Além de sentir os efeitos de todos os excessos, Mendes ainda precisa lidar com a falta de reconhecimento de público e crítica, já que passa todo o tempo atrás da "máscara" e ninguém sabe sua identidade. O pouco tempo de dedicação à família, especialmente ao filho, também se transforma em uma questão para o ator, que se prejudica ainda mais por conta do consumo de drogas e álcool.

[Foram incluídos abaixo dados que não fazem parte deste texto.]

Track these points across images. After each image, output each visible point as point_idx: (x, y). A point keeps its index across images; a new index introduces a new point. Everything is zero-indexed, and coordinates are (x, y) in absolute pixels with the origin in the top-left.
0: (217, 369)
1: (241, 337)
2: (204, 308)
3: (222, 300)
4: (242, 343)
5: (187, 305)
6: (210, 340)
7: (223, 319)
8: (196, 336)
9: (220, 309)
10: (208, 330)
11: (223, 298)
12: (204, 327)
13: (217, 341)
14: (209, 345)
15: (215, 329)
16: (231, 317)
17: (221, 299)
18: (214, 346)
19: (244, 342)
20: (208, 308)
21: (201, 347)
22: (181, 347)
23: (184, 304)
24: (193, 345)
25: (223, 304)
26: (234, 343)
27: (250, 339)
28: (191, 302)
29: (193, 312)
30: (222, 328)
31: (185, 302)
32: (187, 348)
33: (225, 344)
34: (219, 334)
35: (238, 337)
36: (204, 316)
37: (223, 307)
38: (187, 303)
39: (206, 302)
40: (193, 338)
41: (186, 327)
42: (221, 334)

"Bingo - O Rei das Manhãs" é uma verdadeira volta aos anos 80, até para quem só "viveu" o período através de referências literária, visuais e musicais. Um dos grandes méritos do filme é fugir da visão "romântica" que a época foi ganhando ao longo dos anos, em que os excessos são pouco ou nunca lembrados. A abordagem do longa permite que olhemos a década de forma mais analítica, para entendermos, através do viés da cultura pop, aquele Brasil que ainda vivia os efeitos de uma ditadura militar. Toda a ambientação da época ainda é beneficiada pela ótima fotografia, pelos cenários, figurinos e, especialmente, pela trilha sonora, que reúne clássicos nacionais e internacionais da época.
Apesar de tratar do sucesso de um palhaço na TV, "Bingo" também é um retrato sobre a carreira de um artista, mas que foge dos clichês relacionados a fama e sucesso. O longa vai além e mostra as fragilidades do profissional que está embaixo dos holofotes, com todas as decepções e inseguranças que a carreira pode proporcionar. A busca por reconhecimento e os efeitos da rejeição são vistos em Augusto Mendes e, especialmente, em Marta (Ana Lúcia Torre), mãe do protagonista, uma atriz consagrada que sofre com a escassez de convites para atuar.

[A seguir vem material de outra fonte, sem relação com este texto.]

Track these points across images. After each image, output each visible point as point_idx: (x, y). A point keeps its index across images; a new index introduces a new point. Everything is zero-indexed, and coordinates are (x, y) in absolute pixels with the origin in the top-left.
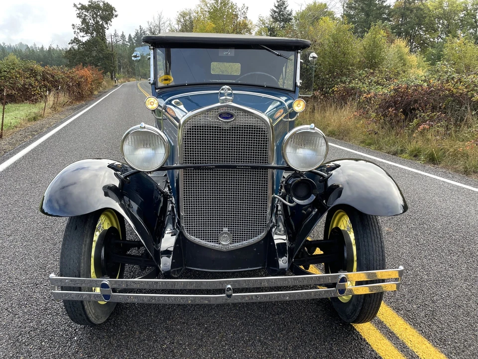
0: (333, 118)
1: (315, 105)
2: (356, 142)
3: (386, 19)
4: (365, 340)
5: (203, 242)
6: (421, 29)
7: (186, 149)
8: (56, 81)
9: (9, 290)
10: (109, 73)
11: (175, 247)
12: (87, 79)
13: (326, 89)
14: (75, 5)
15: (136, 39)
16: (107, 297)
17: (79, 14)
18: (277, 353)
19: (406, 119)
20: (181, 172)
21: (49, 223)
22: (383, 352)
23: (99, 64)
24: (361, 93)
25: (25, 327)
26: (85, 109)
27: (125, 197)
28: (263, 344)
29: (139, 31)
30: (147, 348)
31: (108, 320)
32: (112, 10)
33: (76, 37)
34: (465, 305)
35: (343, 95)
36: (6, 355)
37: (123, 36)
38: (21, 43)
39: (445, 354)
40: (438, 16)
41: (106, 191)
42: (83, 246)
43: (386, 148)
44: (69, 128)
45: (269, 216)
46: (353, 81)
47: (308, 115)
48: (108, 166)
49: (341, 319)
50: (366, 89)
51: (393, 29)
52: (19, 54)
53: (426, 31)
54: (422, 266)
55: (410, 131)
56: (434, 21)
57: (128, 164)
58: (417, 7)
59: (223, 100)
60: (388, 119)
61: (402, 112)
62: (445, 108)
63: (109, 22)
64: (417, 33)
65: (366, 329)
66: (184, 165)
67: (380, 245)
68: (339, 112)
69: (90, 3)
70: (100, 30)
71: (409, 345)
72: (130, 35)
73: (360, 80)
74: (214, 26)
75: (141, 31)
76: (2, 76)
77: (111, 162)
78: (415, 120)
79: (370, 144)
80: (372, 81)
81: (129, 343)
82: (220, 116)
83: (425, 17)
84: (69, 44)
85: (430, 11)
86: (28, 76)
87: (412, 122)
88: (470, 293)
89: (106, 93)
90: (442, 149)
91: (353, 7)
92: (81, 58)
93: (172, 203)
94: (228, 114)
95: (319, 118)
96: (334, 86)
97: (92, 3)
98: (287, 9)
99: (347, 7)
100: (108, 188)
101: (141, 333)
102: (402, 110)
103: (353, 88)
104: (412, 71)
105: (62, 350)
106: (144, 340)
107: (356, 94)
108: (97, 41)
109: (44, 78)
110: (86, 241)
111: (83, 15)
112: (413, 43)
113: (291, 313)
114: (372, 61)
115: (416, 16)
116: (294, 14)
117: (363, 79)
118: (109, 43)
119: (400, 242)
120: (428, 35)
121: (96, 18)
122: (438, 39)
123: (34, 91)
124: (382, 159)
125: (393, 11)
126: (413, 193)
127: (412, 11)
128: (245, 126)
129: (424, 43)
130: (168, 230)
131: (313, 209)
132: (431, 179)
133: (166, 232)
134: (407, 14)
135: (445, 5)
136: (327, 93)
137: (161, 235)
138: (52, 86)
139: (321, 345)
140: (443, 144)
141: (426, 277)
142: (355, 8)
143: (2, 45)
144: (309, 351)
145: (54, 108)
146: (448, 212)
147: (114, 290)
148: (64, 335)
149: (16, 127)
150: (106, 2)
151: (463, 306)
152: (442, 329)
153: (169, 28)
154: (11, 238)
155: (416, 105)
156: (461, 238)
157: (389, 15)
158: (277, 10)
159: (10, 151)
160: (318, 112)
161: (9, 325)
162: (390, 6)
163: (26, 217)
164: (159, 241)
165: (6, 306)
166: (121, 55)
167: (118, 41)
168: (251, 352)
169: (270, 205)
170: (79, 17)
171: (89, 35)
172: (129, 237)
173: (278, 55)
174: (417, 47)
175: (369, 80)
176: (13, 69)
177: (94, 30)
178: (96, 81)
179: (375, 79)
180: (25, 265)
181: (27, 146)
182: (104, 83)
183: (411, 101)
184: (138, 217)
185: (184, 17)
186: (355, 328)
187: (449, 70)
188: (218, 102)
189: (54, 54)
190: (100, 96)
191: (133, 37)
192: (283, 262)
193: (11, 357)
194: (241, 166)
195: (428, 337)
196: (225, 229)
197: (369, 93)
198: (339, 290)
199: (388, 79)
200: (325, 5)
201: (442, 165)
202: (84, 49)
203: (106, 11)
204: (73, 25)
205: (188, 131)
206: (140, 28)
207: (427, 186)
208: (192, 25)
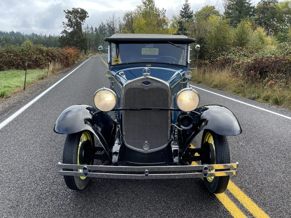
0: (217, 77)
1: (206, 69)
2: (230, 91)
3: (252, 15)
4: (221, 202)
5: (134, 148)
6: (274, 20)
7: (126, 100)
8: (54, 56)
9: (34, 172)
10: (83, 50)
11: (120, 150)
12: (71, 55)
13: (213, 59)
14: (64, 11)
15: (99, 30)
16: (86, 174)
17: (67, 16)
18: (173, 207)
19: (261, 78)
20: (123, 111)
21: (53, 138)
22: (230, 209)
23: (78, 45)
24: (234, 61)
25: (43, 191)
26: (70, 72)
27: (95, 124)
28: (166, 202)
29: (101, 25)
30: (105, 203)
31: (85, 188)
32: (86, 13)
33: (65, 29)
34: (280, 186)
35: (223, 63)
36: (34, 204)
37: (92, 28)
38: (33, 33)
39: (265, 211)
40: (285, 12)
41: (85, 121)
42: (74, 149)
43: (249, 95)
44: (62, 84)
45: (169, 135)
46: (229, 54)
47: (201, 75)
48: (86, 108)
49: (209, 192)
50: (237, 59)
51: (256, 21)
52: (32, 39)
53: (278, 22)
54: (259, 164)
55: (263, 85)
56: (282, 16)
57: (96, 107)
58: (272, 7)
59: (145, 75)
60: (250, 77)
61: (259, 73)
62: (285, 71)
63: (84, 20)
64: (272, 23)
65: (222, 197)
66: (125, 108)
67: (227, 151)
68: (220, 73)
69: (73, 10)
70: (78, 25)
71: (245, 206)
72: (96, 27)
73: (233, 53)
74: (145, 21)
75: (102, 25)
76: (24, 54)
77: (88, 106)
78: (267, 78)
79: (239, 93)
80: (241, 54)
81: (96, 200)
82: (143, 83)
83: (277, 13)
84: (61, 33)
85: (280, 9)
86: (38, 53)
87: (265, 79)
88: (284, 180)
89: (82, 62)
90: (283, 96)
91: (231, 8)
92: (68, 42)
93: (119, 128)
94: (148, 82)
95: (208, 77)
96: (217, 58)
97: (74, 10)
98: (190, 10)
99: (227, 8)
100: (86, 120)
101: (102, 195)
102: (259, 72)
103: (229, 59)
104: (268, 47)
105: (62, 202)
106: (104, 199)
107: (231, 62)
108: (77, 32)
109: (47, 55)
110: (75, 146)
111: (69, 17)
112: (269, 29)
113: (181, 188)
114: (241, 42)
115: (271, 12)
116: (194, 13)
117: (236, 53)
118: (84, 32)
119: (248, 151)
120: (279, 24)
121: (76, 18)
122: (285, 27)
123: (42, 62)
124: (244, 102)
125: (256, 10)
126: (260, 123)
127: (268, 10)
128: (156, 88)
129: (276, 29)
130: (117, 142)
131: (192, 131)
132: (273, 114)
133: (115, 143)
134: (265, 11)
135: (290, 5)
136: (213, 61)
137: (113, 144)
138: (52, 59)
139: (197, 204)
140: (284, 93)
141: (260, 171)
142: (232, 9)
143: (22, 34)
144: (190, 207)
145: (53, 72)
146: (280, 134)
147: (90, 171)
148: (63, 195)
149: (32, 83)
150: (82, 9)
151: (279, 187)
152: (265, 198)
153: (118, 23)
154: (34, 145)
155: (268, 69)
156: (285, 149)
157: (253, 12)
158: (184, 11)
159: (30, 97)
160: (208, 73)
161: (35, 190)
162: (254, 7)
163: (41, 135)
164: (112, 148)
165: (33, 180)
166: (90, 39)
167: (89, 31)
168: (159, 206)
169: (170, 129)
170: (67, 18)
171: (73, 28)
172: (96, 145)
173: (177, 47)
174: (272, 32)
175: (239, 54)
176: (30, 49)
177: (75, 25)
178: (76, 56)
179: (242, 53)
180: (42, 160)
181: (39, 95)
182: (81, 56)
183: (264, 67)
184: (101, 135)
185: (127, 16)
186: (216, 196)
187: (288, 48)
188: (142, 76)
189: (52, 39)
190: (78, 64)
191: (97, 28)
192: (176, 160)
193: (37, 205)
194: (154, 109)
195: (256, 202)
196: (146, 142)
197: (239, 62)
198: (204, 174)
199: (252, 52)
200: (214, 7)
201: (283, 106)
202: (69, 37)
203: (82, 14)
204: (63, 22)
205: (127, 91)
206: (102, 23)
207: (269, 119)
208: (133, 21)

Muito do sucesso do filme se deve a atuação de Vladimir Brichta, que mostra absoluta entrega ao personagem e às nuances que formam a natureza alegre e melancólica do palhaço. O ator também não se perde nos momentos de excesso de Mendes, cenas que poderiam soar clichês. Nomes do elenco como Leandra Leal, Ana Lúcia Torre, Emanuele Araújo e Augusto Madeira também ajudam a dar o tom do filme.
Se é que cabe uma crítica, apesar de conduzir muito bem a trajetória do artista por trás do palhaço Bingo, o roteiro se perde no desfecho. Nos momentos finais, para mostrar a transformação de Mendes após o período frenético de excessos, a história não consegue encontrar o ponto de transição do personagem e atropela as mudanças, enfraquecendo a descoberta do protagonista.

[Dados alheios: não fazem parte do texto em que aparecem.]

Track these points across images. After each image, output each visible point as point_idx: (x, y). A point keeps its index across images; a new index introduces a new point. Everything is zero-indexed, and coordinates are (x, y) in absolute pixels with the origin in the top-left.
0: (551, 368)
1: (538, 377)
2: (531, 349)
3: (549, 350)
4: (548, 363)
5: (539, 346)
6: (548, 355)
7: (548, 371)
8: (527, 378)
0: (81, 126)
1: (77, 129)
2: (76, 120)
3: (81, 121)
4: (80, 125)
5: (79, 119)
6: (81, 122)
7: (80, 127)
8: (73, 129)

Mesmo faltando alguns meses para o fim de 2017, já se pode dizer que "Bingo - O Rei das Manhãs" é um dos grandes filmes brasileiros do ano. Assim como um palhaço ávido pelo reconhecimento, o longa "tira as máscaras" de uma década emblemática e, muitas vezes, romantizada, além de desnudar os conflitos e incertezas da carreira de um artista. De quebra, o espectador ganha uma viagem no tempo, proporcionada por referências e músicas que ajudaram a construir a cultura pop brasileira.